Interestingly, introducing the C-146T mutation in HEK 293T cells, which originally carried two WT alleles, was insufficient to increase the level of telomerase. In our HEK 293T cell genome editing, a small insertion of two cytidines was incorporated in the allele that underwent NHEJ; it is possible that this insertion reduced the transcription of TERT, which neutralized the activation effect of the C-146T mutation on the allele that underwent HR. However, the fact that clones with one CC-insertion allele and one eGFP cassette-insertion allele have ~40 % of the telomerase level compared with parental cells suggested the CC-insertion does not greatly affect TERT expression (Fig. S6 in Additional file 1). Another possibility is that the C-124T mutation and the C-146T mutation function differently. But a more likely explanation would be that, because HEK 293T cells have already activated TERT expression through an alternative mechanism, the rate-limiting step that can be facilitated by the promoter mutation has already been surmounted by other means. Whatever the mechanism, these results highlight the importance of genomic background in the functional investigation of disease-related mutations.
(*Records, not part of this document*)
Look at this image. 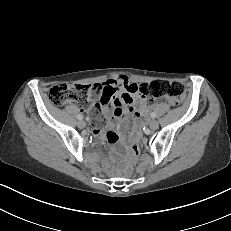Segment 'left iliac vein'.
<instances>
[{"mask_svg":"<svg viewBox=\"0 0 231 231\" xmlns=\"http://www.w3.org/2000/svg\"><path fill=\"white\" fill-rule=\"evenodd\" d=\"M149 127L151 130H157L159 127V123L156 120H151L149 123Z\"/></svg>","mask_w":231,"mask_h":231,"instance_id":"left-iliac-vein-1","label":"left iliac vein"}]
</instances>
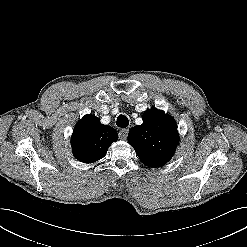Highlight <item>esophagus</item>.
<instances>
[{
  "label": "esophagus",
  "instance_id": "34e87169",
  "mask_svg": "<svg viewBox=\"0 0 247 247\" xmlns=\"http://www.w3.org/2000/svg\"><path fill=\"white\" fill-rule=\"evenodd\" d=\"M128 131H129V129H121L120 131H119V138L121 139V140H126V138H127V135H128Z\"/></svg>",
  "mask_w": 247,
  "mask_h": 247
}]
</instances>
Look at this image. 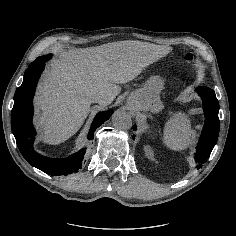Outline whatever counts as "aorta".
I'll return each mask as SVG.
<instances>
[{"instance_id": "762f6f07", "label": "aorta", "mask_w": 236, "mask_h": 236, "mask_svg": "<svg viewBox=\"0 0 236 236\" xmlns=\"http://www.w3.org/2000/svg\"><path fill=\"white\" fill-rule=\"evenodd\" d=\"M112 123L117 129H129L132 127L131 115L124 110H117L112 116Z\"/></svg>"}]
</instances>
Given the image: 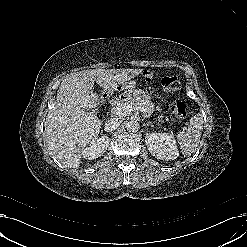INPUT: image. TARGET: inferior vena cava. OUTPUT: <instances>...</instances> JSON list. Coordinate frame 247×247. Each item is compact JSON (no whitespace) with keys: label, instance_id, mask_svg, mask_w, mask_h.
<instances>
[{"label":"inferior vena cava","instance_id":"obj_1","mask_svg":"<svg viewBox=\"0 0 247 247\" xmlns=\"http://www.w3.org/2000/svg\"><path fill=\"white\" fill-rule=\"evenodd\" d=\"M121 124V120L118 118H110L109 120L106 121L104 130L107 132H111L115 129H117Z\"/></svg>","mask_w":247,"mask_h":247}]
</instances>
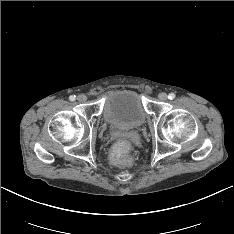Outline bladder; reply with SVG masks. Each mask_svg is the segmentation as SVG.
<instances>
[{
	"label": "bladder",
	"mask_w": 234,
	"mask_h": 234,
	"mask_svg": "<svg viewBox=\"0 0 234 234\" xmlns=\"http://www.w3.org/2000/svg\"><path fill=\"white\" fill-rule=\"evenodd\" d=\"M102 114L107 123L122 131L137 129L146 120L141 97L133 90L109 93L105 98Z\"/></svg>",
	"instance_id": "1"
}]
</instances>
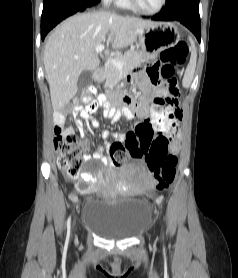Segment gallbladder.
<instances>
[{"label": "gallbladder", "instance_id": "gallbladder-1", "mask_svg": "<svg viewBox=\"0 0 238 278\" xmlns=\"http://www.w3.org/2000/svg\"><path fill=\"white\" fill-rule=\"evenodd\" d=\"M92 81H93L92 71L85 70L80 74L77 85L79 88H82V87H85V86L91 84Z\"/></svg>", "mask_w": 238, "mask_h": 278}]
</instances>
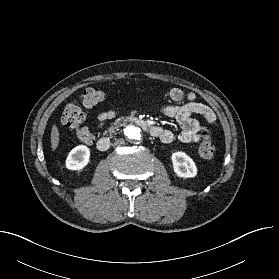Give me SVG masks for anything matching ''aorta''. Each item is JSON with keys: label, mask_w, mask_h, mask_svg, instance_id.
Here are the masks:
<instances>
[{"label": "aorta", "mask_w": 279, "mask_h": 279, "mask_svg": "<svg viewBox=\"0 0 279 279\" xmlns=\"http://www.w3.org/2000/svg\"><path fill=\"white\" fill-rule=\"evenodd\" d=\"M124 132L129 140L137 141L141 139V130L134 125L127 126Z\"/></svg>", "instance_id": "762f6f07"}]
</instances>
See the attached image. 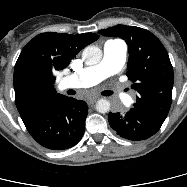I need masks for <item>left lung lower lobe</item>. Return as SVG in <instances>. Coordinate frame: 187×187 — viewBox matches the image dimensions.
<instances>
[{"instance_id":"obj_1","label":"left lung lower lobe","mask_w":187,"mask_h":187,"mask_svg":"<svg viewBox=\"0 0 187 187\" xmlns=\"http://www.w3.org/2000/svg\"><path fill=\"white\" fill-rule=\"evenodd\" d=\"M111 128L121 137L138 141L154 135L162 126L163 121L157 120L134 108L125 114L109 113Z\"/></svg>"}]
</instances>
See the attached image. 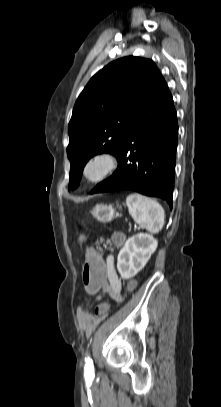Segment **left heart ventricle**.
Returning <instances> with one entry per match:
<instances>
[{
  "label": "left heart ventricle",
  "instance_id": "b2bd125f",
  "mask_svg": "<svg viewBox=\"0 0 221 407\" xmlns=\"http://www.w3.org/2000/svg\"><path fill=\"white\" fill-rule=\"evenodd\" d=\"M101 169H102V165H101V164H99V163L94 164V165H92V166L89 168L88 174H89V176H91V177H95V176H97V175L100 173Z\"/></svg>",
  "mask_w": 221,
  "mask_h": 407
}]
</instances>
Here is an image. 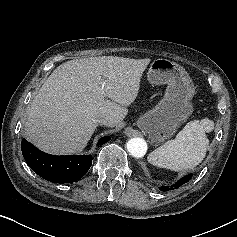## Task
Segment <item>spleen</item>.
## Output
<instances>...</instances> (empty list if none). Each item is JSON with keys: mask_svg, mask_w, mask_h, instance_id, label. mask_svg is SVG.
<instances>
[{"mask_svg": "<svg viewBox=\"0 0 237 237\" xmlns=\"http://www.w3.org/2000/svg\"><path fill=\"white\" fill-rule=\"evenodd\" d=\"M214 129V122L207 118L188 122L176 138L155 149L148 161L157 167L173 171L193 169L205 158L209 140L205 132Z\"/></svg>", "mask_w": 237, "mask_h": 237, "instance_id": "obj_1", "label": "spleen"}]
</instances>
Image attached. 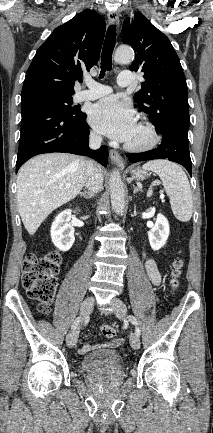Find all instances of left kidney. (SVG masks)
Returning <instances> with one entry per match:
<instances>
[{
    "mask_svg": "<svg viewBox=\"0 0 213 433\" xmlns=\"http://www.w3.org/2000/svg\"><path fill=\"white\" fill-rule=\"evenodd\" d=\"M169 233L168 220L162 214H158L155 225L148 231L151 248L155 251L161 249L166 244Z\"/></svg>",
    "mask_w": 213,
    "mask_h": 433,
    "instance_id": "5707ae66",
    "label": "left kidney"
}]
</instances>
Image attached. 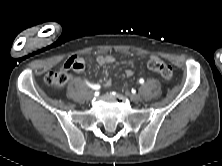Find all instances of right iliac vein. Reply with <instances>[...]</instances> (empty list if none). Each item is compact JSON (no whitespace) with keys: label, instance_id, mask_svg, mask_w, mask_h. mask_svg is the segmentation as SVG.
I'll return each instance as SVG.
<instances>
[{"label":"right iliac vein","instance_id":"obj_1","mask_svg":"<svg viewBox=\"0 0 222 166\" xmlns=\"http://www.w3.org/2000/svg\"><path fill=\"white\" fill-rule=\"evenodd\" d=\"M87 99L91 100L94 97V92L93 91H88L86 94Z\"/></svg>","mask_w":222,"mask_h":166}]
</instances>
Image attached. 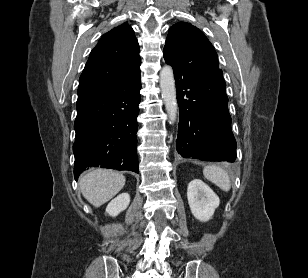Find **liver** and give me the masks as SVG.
Wrapping results in <instances>:
<instances>
[{"instance_id": "liver-1", "label": "liver", "mask_w": 308, "mask_h": 278, "mask_svg": "<svg viewBox=\"0 0 308 278\" xmlns=\"http://www.w3.org/2000/svg\"><path fill=\"white\" fill-rule=\"evenodd\" d=\"M125 177L111 169L88 171L79 179V186L85 199L94 207H100L112 199L125 185Z\"/></svg>"}]
</instances>
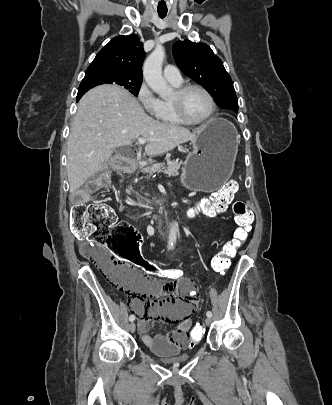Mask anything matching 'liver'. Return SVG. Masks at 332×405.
Segmentation results:
<instances>
[{
  "label": "liver",
  "instance_id": "6515ba94",
  "mask_svg": "<svg viewBox=\"0 0 332 405\" xmlns=\"http://www.w3.org/2000/svg\"><path fill=\"white\" fill-rule=\"evenodd\" d=\"M193 132L149 117L126 90L102 85L88 91L79 101L67 142V176L70 193L110 163L113 151L145 138L148 156L162 155L193 140Z\"/></svg>",
  "mask_w": 332,
  "mask_h": 405
}]
</instances>
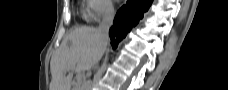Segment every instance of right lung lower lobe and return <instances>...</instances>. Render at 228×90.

The 5′ region of the human TERT gene has a very low efficiency for CRISPR-Cas9 genome editing. This limitation was overcome by devising two-step “pop-in/pop-out” editing strategies, either screening for the insertion of an eGFP gene or selecting for insertion of a puromycin-resistance gene. In one set of experiments, insertion of a FLAG-SNAP-tag at the N-terminus of TERT allowed reliable detection of the protein, efficient IP of active telomerase ribonucleoprotein complexes, and cytolocalization. Typically, only 5–7 % of clustered telomeres showed detectable telomerase co-localization at any one time in S phase. One possible explanation is that telomerase is recruited to telomeres sequentially rather than simultaneously. Another set of experiments introduced single base-pair changes in the TERT gene promoter at sites of recurrent cancer-specific mutations, which had previously been found to be associated with increased telomerase activity. Reverting the heterozygous C-124T mutation in a urothelial cancer cell line suggested the causality of the mutation for telomerase activity, telomere length maintenance and cell growth rate. More generally, our studies show how introducing protein tags at endogenous loci with genome editing can overcome multiple constraints with purifying and visualizing low-abundance proteins.
Materials and methods
HEK 293 cells (ATCC), HEK 293T cells (ATCC) and HeLa-EM2-11ht cells (Tet Systems Holdings GmbH and Co. KG) were grown in high glucose Dulbecco’s modified Eagle medium (DMEM) supplemented with 10 % fetal bovine serum (FBS), 2 mM GlutaMAX™-I (Life Technologies), 100 units/ml penicillin and 100 μg/ml streptomycin at 37 °C with 5 % CO2. SCaBER cells, a gift from D. Theodorescu (University of Colorado Cancer Center, Denver), were grown in minimum essential medium (MEM) supplemented with 10 % FBS, 2 mM GlutaMAXTM-I, 0.1 mM minimal non-essential amino acids (Life Technologies), 1 mM sodium pyruvate, 100 units/ml penicillin and 100 μg/ml streptomycin at 37 °C with 5 % CO2.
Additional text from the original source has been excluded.